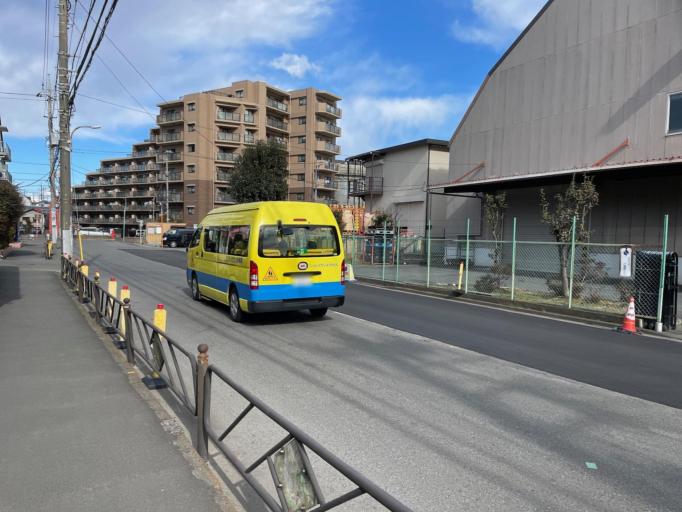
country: JP
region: Tokyo
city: Chofugaoka
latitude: 35.6490
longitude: 139.5305
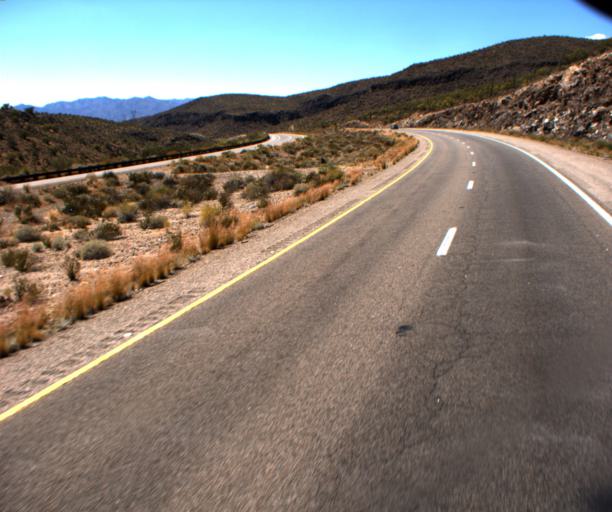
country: US
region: Arizona
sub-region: Yavapai County
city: Bagdad
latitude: 34.5665
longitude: -113.4586
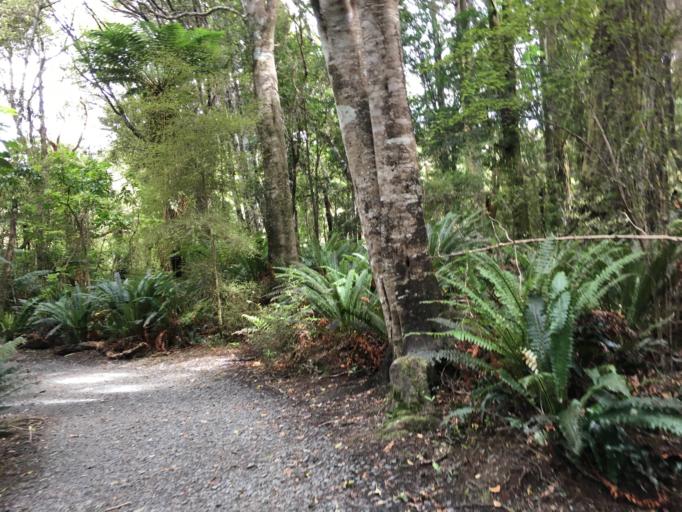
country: NZ
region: Otago
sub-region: Clutha District
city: Papatowai
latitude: -46.5793
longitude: 169.4385
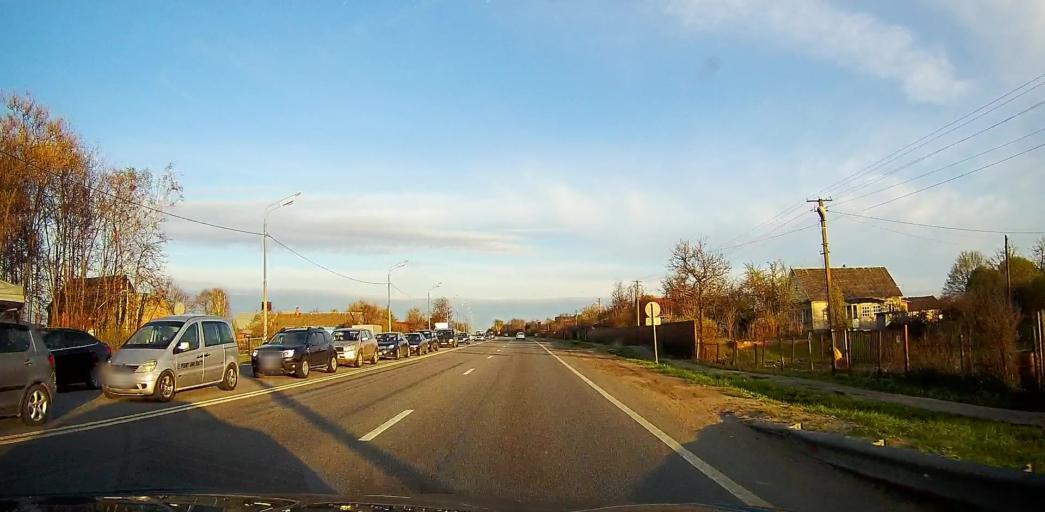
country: RU
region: Moskovskaya
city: Troitskoye
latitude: 55.2466
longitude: 38.5300
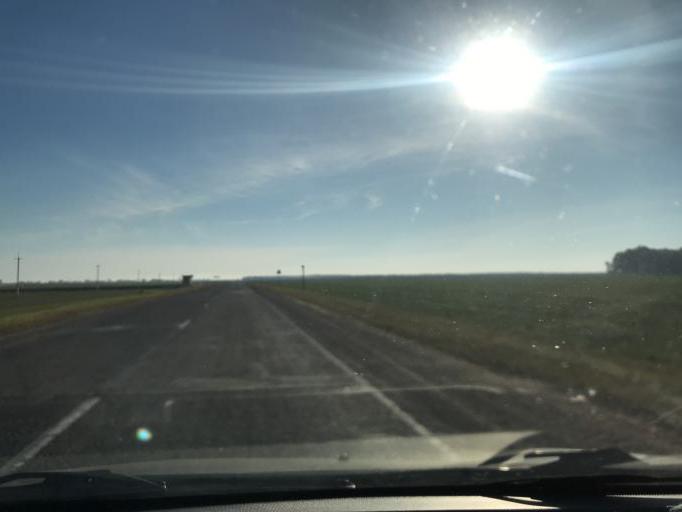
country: BY
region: Gomel
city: Brahin
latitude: 51.7928
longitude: 30.1667
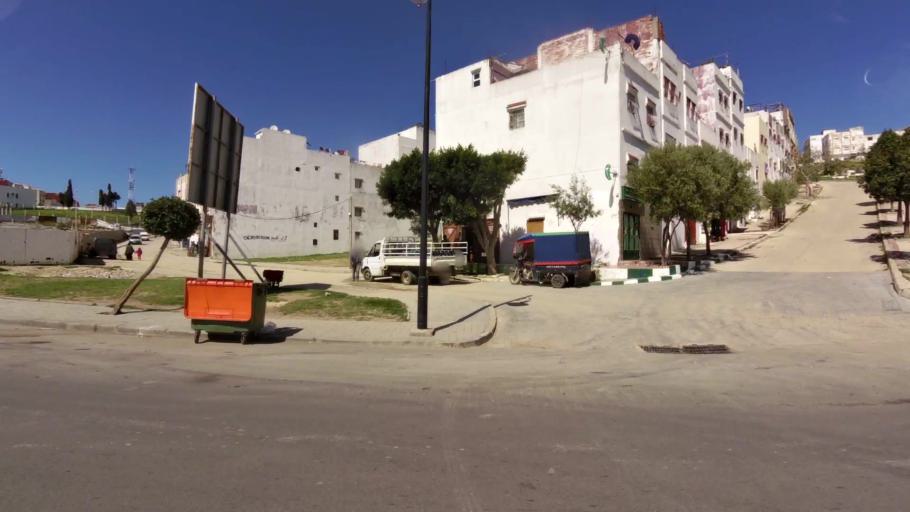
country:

========================================================================

• Your task
Retype each line of the entries above without changing a character, and leave the pictures out of your copy.

• Completed task
country: JP
region: Tokyo
city: Chofugaoka
latitude: 35.6490
longitude: 139.5305
country: US
region: Arizona
sub-region: Yavapai County
city: Bagdad
latitude: 34.5665
longitude: -113.4586
country: NZ
region: Otago
sub-region: Clutha District
city: Papatowai
latitude: -46.5793
longitude: 169.4385
country: RU
region: Moskovskaya
city: Troitskoye
latitude: 55.2466
longitude: 38.5300
country: BY
region: Gomel
city: Brahin
latitude: 51.7928
longitude: 30.1667
country:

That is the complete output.